A produção de leite no Brasil possui enorme relevância econômica e social. Com mais de 1,6 milhão de produtores, sendo a maior parte pequenos e médios pecuaristas, o país ocupa posição de destaque no ranking mundial. Entretanto, para alcançar boa rentabilidade, a escolha da raça, o manejo nutricional e os custos de produção são fatores decisivos.
Entre as variáveis mais importantes está o potencial genético para produção de leite — determinado principalmente pela raça do rebanho. Por isso, conhecer as particularidades das principais raças leiteiras é essencial para quem busca eficiência produtiva e econômica.

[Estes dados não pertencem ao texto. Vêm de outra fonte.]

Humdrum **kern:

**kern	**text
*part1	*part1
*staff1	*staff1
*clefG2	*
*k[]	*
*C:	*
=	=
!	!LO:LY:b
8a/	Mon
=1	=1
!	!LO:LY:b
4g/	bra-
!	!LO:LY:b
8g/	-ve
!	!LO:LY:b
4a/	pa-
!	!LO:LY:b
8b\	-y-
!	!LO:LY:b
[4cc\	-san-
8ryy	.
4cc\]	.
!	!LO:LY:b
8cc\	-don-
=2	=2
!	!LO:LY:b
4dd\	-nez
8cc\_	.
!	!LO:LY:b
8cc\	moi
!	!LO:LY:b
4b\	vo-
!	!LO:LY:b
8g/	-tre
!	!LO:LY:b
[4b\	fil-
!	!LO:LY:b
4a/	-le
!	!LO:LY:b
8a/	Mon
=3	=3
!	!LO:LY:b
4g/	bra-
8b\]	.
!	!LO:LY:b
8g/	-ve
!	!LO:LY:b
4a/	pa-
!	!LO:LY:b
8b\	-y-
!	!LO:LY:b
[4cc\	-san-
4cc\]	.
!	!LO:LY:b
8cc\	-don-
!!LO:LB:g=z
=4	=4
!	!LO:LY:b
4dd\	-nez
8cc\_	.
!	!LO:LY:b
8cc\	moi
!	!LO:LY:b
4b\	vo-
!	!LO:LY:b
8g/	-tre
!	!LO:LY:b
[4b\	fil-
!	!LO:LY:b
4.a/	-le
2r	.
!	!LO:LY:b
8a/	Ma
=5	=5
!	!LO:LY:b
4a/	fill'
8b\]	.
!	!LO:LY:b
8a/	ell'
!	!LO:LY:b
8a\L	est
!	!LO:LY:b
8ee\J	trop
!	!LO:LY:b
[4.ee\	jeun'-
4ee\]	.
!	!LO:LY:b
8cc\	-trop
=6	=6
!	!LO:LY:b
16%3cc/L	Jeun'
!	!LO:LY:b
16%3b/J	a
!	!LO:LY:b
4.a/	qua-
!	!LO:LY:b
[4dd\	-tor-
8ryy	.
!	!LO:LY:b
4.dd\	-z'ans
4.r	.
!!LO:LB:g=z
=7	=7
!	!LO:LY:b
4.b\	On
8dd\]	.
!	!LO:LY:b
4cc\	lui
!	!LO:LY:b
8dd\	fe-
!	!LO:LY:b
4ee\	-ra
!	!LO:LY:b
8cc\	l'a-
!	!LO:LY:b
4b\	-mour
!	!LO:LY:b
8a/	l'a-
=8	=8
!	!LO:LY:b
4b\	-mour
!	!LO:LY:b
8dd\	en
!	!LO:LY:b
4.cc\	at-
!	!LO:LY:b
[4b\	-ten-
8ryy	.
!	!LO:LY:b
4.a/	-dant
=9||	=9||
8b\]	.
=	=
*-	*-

Este artigo apresenta as características das principais raças leiteiras presentes no Brasil, suas médias produtivas, seus pontos fortes e fracos, além de análises sobre rentabilidade e estratégias de suplementação.
Panorama das raças leiteiras no Brasil
O setor leiteiro brasileiro é caracterizado por grande diversidade climática, produtores com diferentes níveis tecnológicos e, sobretudo, rebanhos bastante heterogêneos. Existe desde a produção de baixa escala com vacas mestiças, até fazendas altamente tecnificadas, com vacas especializadas de alto rendimento.
Alguns fatores influenciam diretamente a rentabilidade da atividade:
- Custo da alimentação (representa 48% a 70% dos custos totais);
- Preço do leite, que oscila conforme a região e período do ano;
- Produtividade individual das vacas;
- Eficácia do manejo nutricional e reprodutivo;
- Genética do rebanho e taxa de descarte;
- Sistema de produção (pastejo, semi-confinamento ou confinamento).
Considerando essa realidade, a escolha da raça deve levar em conta não apenas produtividade de leite, mas também adaptação ao clima, rusticidade, longevidade e custo de manutenção.
Principais raças de vacas leiteiras do Brasil
Holandesa: a campeã em volume de leite
A raça Holandesa é reconhecida mundialmente pela maior produtividade animal/dia, com médias por lactação amplamente superiores às demais raças. Em sistemas de alta tecnologia, vacas Holandesas podem atingir produções diárias acima de 25– 40 litros, podendo ultrapassar 70 litros/dia em sistemas de alta tecnologia.
Sua maior produtividade vem acompanhada de maior exigência em manejo, alimentação e sanidade, tornando essencial investir em conforto térmico e nutrição equilibrada para sustentar picos de produção e longevidade produtiva.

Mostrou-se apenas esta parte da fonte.